Il panorama delle maschere è ricco di personaggi buffi e stravaganti, che conservano i nomi della tradizione ligure e rappresentano il riflesso del carattere e degli atteggiamenti dei liguri stessi. Ecco le più conosciute:

  • Capitan Spaventa o Capitan Fracassa è una maschera risalente all’occupazione spagnola di Genova nel 1522. Si tratta, infatti, di un buffo soldato spagnolo che si vanta di avventure amorose e guerresche, con un linguaggio misto di vocaboli casigliani ed italiani. Il suo costume più tipico è un abito a strisce gialle e rosse, un mantello rosso foderato di giallo, un cappello con piume variopinte;
  • Cicciolin è la maschera eletto Re del Carnevale a Savona, l’unica inserita nell’albo ufficiale delle 50 maschere italiane. Cicciolin è un marinaio con sette figli avuti con sette mogli diverse, una per ogni porto. Dal carattere burbero, ma generoso, è rappresentato con tre collane al collo: una verde, una marrone e una azzurra a simboleggiare le colline, la terra e il mare della Liguria.

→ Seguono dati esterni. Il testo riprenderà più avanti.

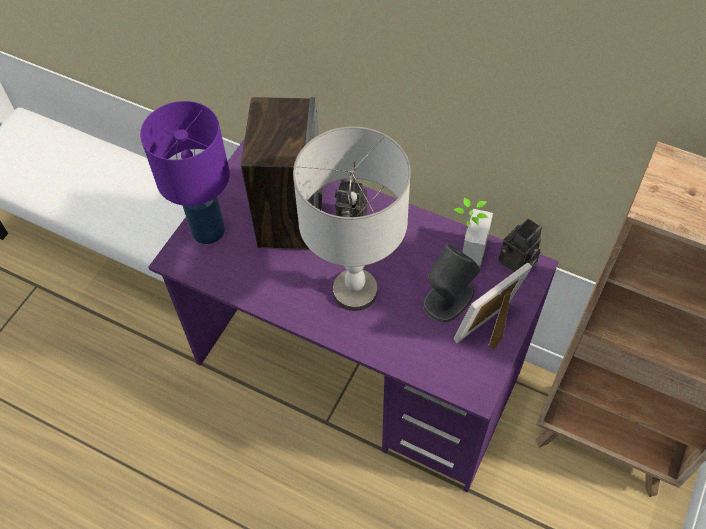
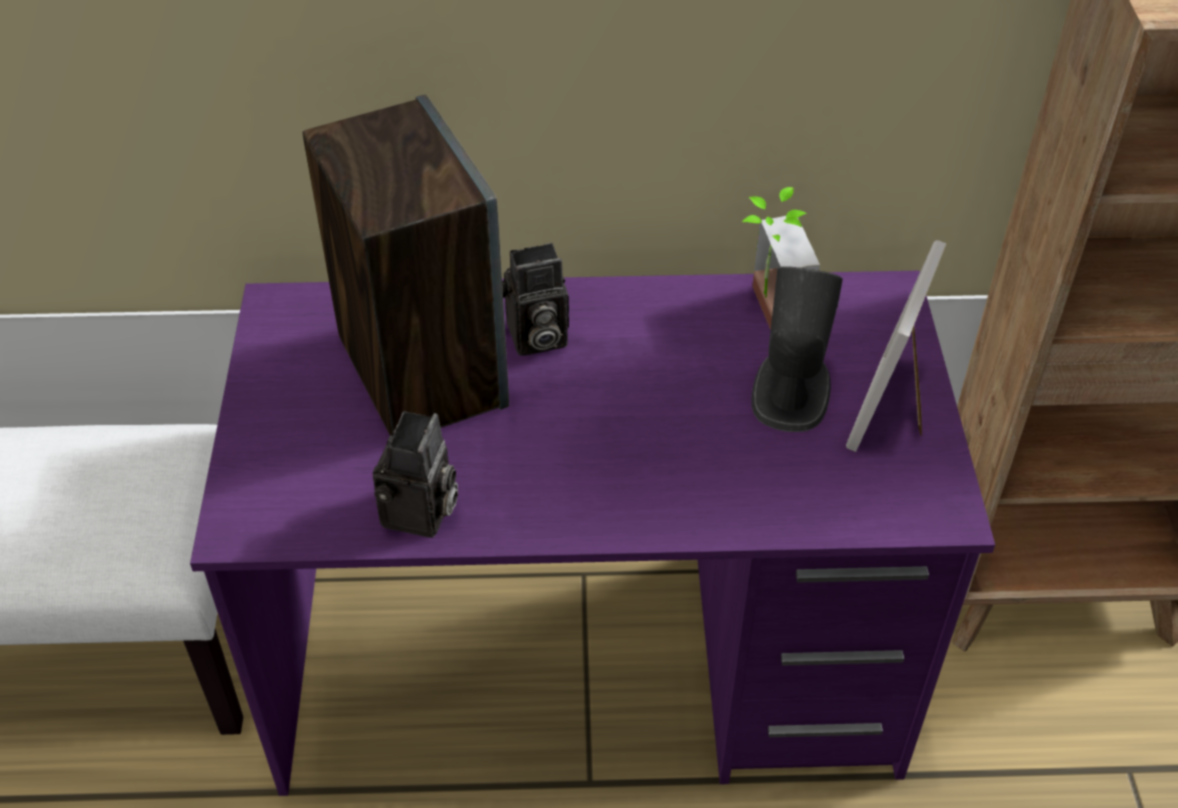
camera: 30 degrees left, 10 degrees down
purple table lamp [140,101,230,244] -> none
grey table lamp [293,126,411,311] -> none
camera [499,218,542,272] -> camera moved to [373,411,458,538]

  • Baciccia della Radiccia e il suo amico Barudda sono tra le maschere principali del teatro genovese di marionette: ubriaconi, mugugnoni, ma di buon animo. Baciccia, diminutivo genovese di Giovanni Battista, si riconosce per il suo cappello rosso e blu, giacca nera e papillon. Ama bere e lottare per la giustizia punendo i malvagi con il suo bastone coinvolgendo l’amico, Barudda, balbuziente e bonaccione. Baciccia verrà detto “della Radiccia” per attribuirgli per scherzo un titolo nobiliare. In genovese “radiccia” sta ad indicare la cicoria, il radicchio o le loro radici.
  • O Paisan è il contadino dell’entroterra. Il suo costume è un cappuccio rosso di lana a strisce, la “trentinna”, cappello scuro rigido a falda larga, pantaloni e giubba di fustagno marrone o velluto verde o rosso. Porta in mano un ombrello verde o rosso, una piccola lanterna, un cestino o un sacchetto di castagne e la roncola.
  • A Paisann-a è la moglie del Paisan. Vestita con una camicia di pizzo con sopra un corpetto di velluto pesante, ha una gonna lunga colorata, righe alternate chiare e scure o a fiori e sottoveste a falde dette “fadette” con una “picaggia”. Sul capo indossa il mezzaro per portare pesi.